Nell’articolo dell’anno scorso si analizzavano i primi risultati pubblicati in un dossier di monitoraggio Agenas, con numeri risalenti al giugno 2023. Oggi quei dati sono stati aggiornati e fanno riferimento a dicembre 2024, anche se il termine più appropriato sarebbe “incollati”, almeno per il Sud e in particolare per la regione campana, visto che le cifre sono praticamente le stesse. Cos’è cambiato, dunque, nell’ultimo anno e mezzo? Nulla, o poco più. Ed è preoccupante, allarmante, per la buona riuscita di un piano messo a punto per sostenere e tappare i buchi del Sistema sanitario nazionale. A meno di un anno dalla sua scadenza, è probabile che buona parte dei progetti sarà completata oltre il termine di metà 2026.
Secondo l’ultimo aggiornamento Agenas, le Case di Comunità attive almeno con un servizio nel nostro Paese sono 485 su 1717 (28%), mentre solo 118 hanno tutti i servizi obbligatori ma senza la presenza medica o infermieristica.

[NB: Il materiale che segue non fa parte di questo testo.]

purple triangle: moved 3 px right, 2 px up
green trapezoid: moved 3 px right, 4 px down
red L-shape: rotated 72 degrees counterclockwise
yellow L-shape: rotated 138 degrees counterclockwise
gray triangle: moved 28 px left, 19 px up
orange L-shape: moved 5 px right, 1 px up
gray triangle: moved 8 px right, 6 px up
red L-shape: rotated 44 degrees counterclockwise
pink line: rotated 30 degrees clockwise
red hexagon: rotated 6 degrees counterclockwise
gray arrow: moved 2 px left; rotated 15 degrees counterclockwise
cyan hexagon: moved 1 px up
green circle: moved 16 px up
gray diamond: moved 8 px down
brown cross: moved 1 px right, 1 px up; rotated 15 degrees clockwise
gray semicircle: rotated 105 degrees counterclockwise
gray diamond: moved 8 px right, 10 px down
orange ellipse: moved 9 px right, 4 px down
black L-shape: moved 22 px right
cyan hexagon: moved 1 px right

Per quanto riguarda gli Ospedali di Comunità, invece, quelli operativi sono 124 su 568, circa il 22%. È sulle Centrali Operative Territoriali che si registrano i migliori numeri: 642 attive e funzionanti su 650, di cui 480 hanno raggiunto il target di rilevanza comunitaria previsto dalla Commissione Europea.
Tuttavia, così come nel 2023, le differenze tra il Nord e il Mezzogiorno sono ancora evidenti. Sulle 485 CdC menzionate prima, per esempio, 325 si trovano in tre regioni: 138 in Lombardia, 125 in Emilia-Romagna e 62 in Veneto. Sebbene si tratti ancora di dati lontani dal 100%, eccetto che per le COT, è quasi scontato che siano i territori del Nord a tagliare per primi il traguardo e ad avere a disposizione tutte le strutture previste dal piano. Con il prossimo monitoraggio nazionale si potrà capire se il progetto generale sarà pronto per avviarsi alla conclusione nei tempi previsti, teoria quasi impossibile per le regioni del Sud, soprattutto per la Campania.

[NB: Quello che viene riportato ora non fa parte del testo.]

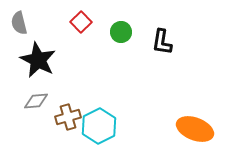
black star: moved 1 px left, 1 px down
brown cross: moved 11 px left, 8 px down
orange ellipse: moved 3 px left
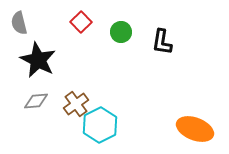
brown cross: moved 8 px right, 13 px up; rotated 20 degrees counterclockwise
cyan hexagon: moved 1 px right, 1 px up
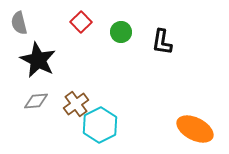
orange ellipse: rotated 6 degrees clockwise
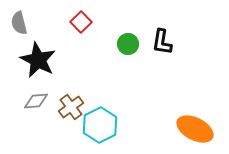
green circle: moved 7 px right, 12 px down
brown cross: moved 5 px left, 3 px down
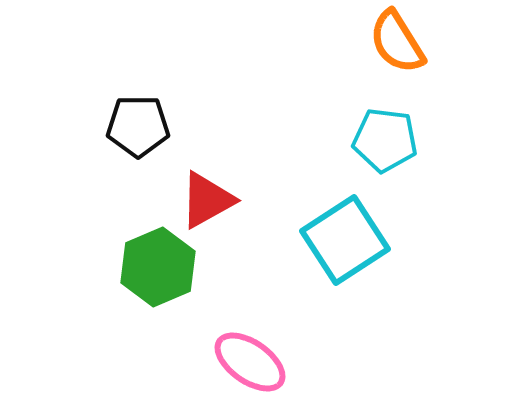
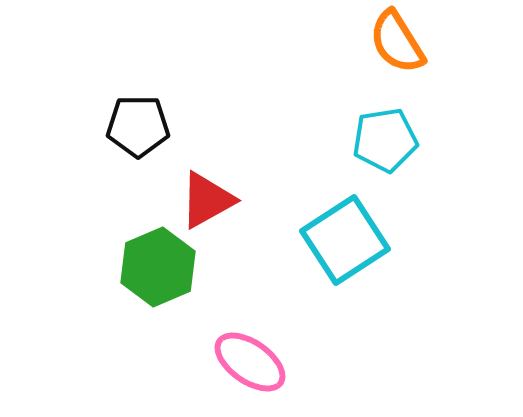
cyan pentagon: rotated 16 degrees counterclockwise
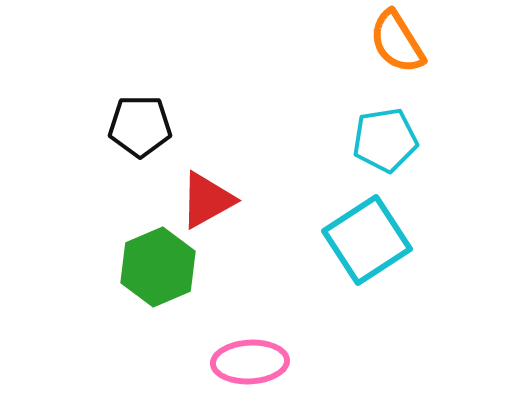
black pentagon: moved 2 px right
cyan square: moved 22 px right
pink ellipse: rotated 38 degrees counterclockwise
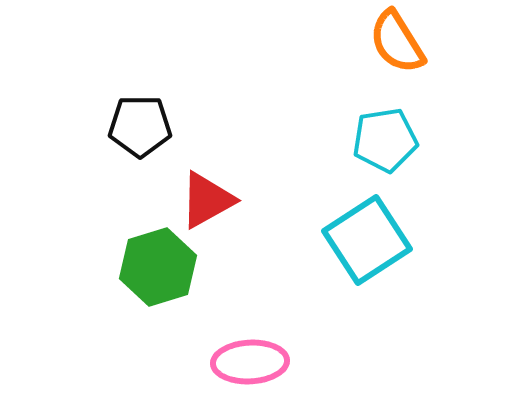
green hexagon: rotated 6 degrees clockwise
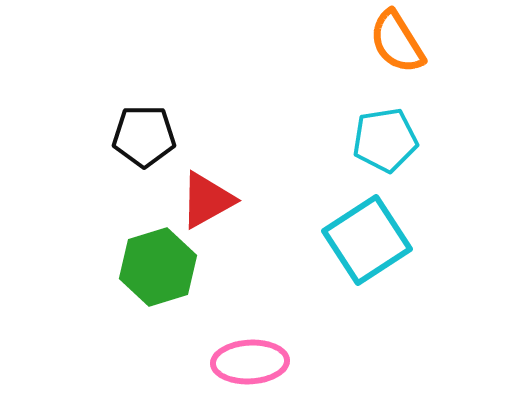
black pentagon: moved 4 px right, 10 px down
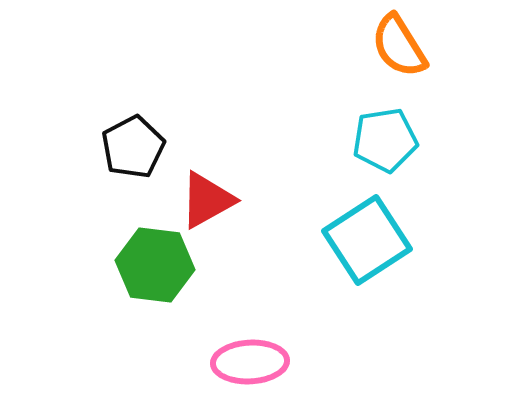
orange semicircle: moved 2 px right, 4 px down
black pentagon: moved 11 px left, 11 px down; rotated 28 degrees counterclockwise
green hexagon: moved 3 px left, 2 px up; rotated 24 degrees clockwise
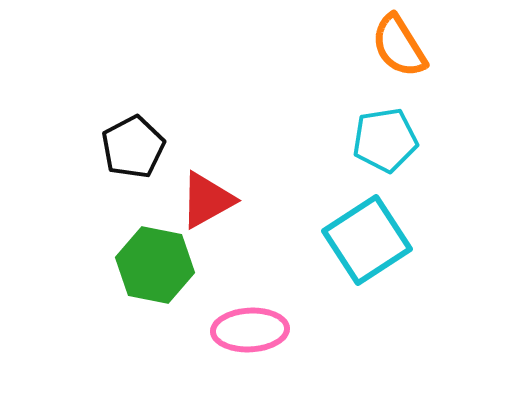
green hexagon: rotated 4 degrees clockwise
pink ellipse: moved 32 px up
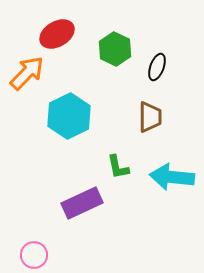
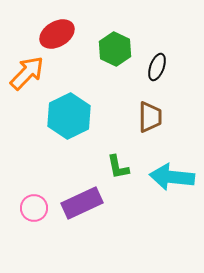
pink circle: moved 47 px up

Nel Mezzogiorno i numeri sono pietosi. Al 20 dicembre 2024 risultavano 18 Case di Comunità attive, con tante regioni ancora ferme allo zero, come la Campania, che sulla carta ne dovrebbe attivare ben 169. Sarà possibile farlo in meno di un anno? Sicuramente no se l’andamento dovesse essere quello dei primi tre anni. Va leggermente “meglio”, si fa per dire, per gli OdC (1 su 61 completato).

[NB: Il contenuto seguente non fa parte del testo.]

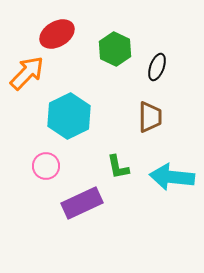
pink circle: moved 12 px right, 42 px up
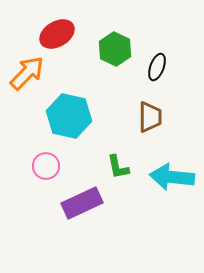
cyan hexagon: rotated 21 degrees counterclockwise
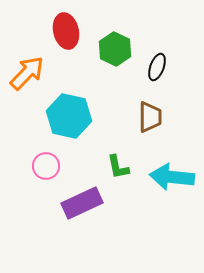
red ellipse: moved 9 px right, 3 px up; rotated 72 degrees counterclockwise
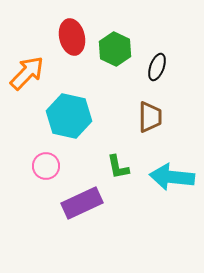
red ellipse: moved 6 px right, 6 px down
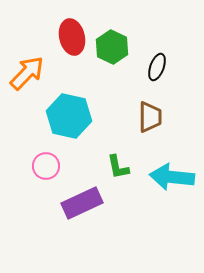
green hexagon: moved 3 px left, 2 px up
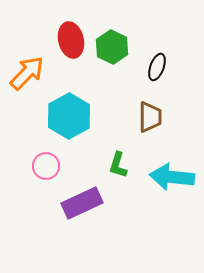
red ellipse: moved 1 px left, 3 px down
cyan hexagon: rotated 18 degrees clockwise
green L-shape: moved 2 px up; rotated 28 degrees clockwise
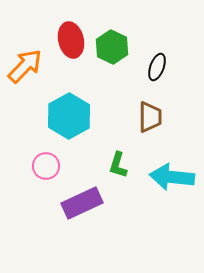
orange arrow: moved 2 px left, 7 px up
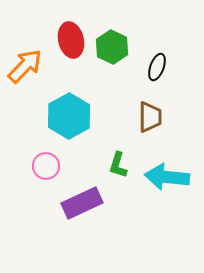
cyan arrow: moved 5 px left
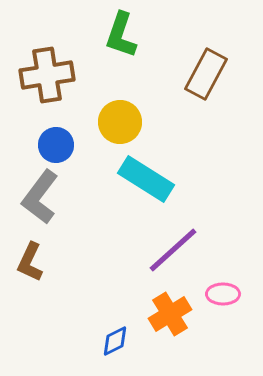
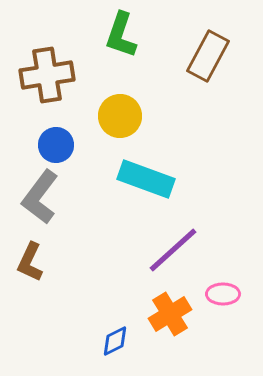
brown rectangle: moved 2 px right, 18 px up
yellow circle: moved 6 px up
cyan rectangle: rotated 12 degrees counterclockwise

È vero che i PFTE (Piani finanziari tecnico-economici) sono stati nella maggior parte dei casi approvati e che le gare per i lavori e i contratti quadro sono stati affidati, ma è inaccettabile non aver garantito fino ad ora almeno un numero minimo di accessi a prestazioni alla popolazione in difficoltà. Il fatto che in Campania nessuna CdC risulti attiva anche solo con un servizio significa che le strutture sono probabilmente in costruzione o registrano ostacoli e problemi per quanto riguarda il personale. Quella che si profila all’orizzonte è una sconfitta di vasta portata per coloro che hanno atteso a lungo l’apertura di “strutture di prossimità territoriale” che dovevano fare da spalla al Ssn, ma che invece non hanno fatto altro che dimostrarne tutte le falle.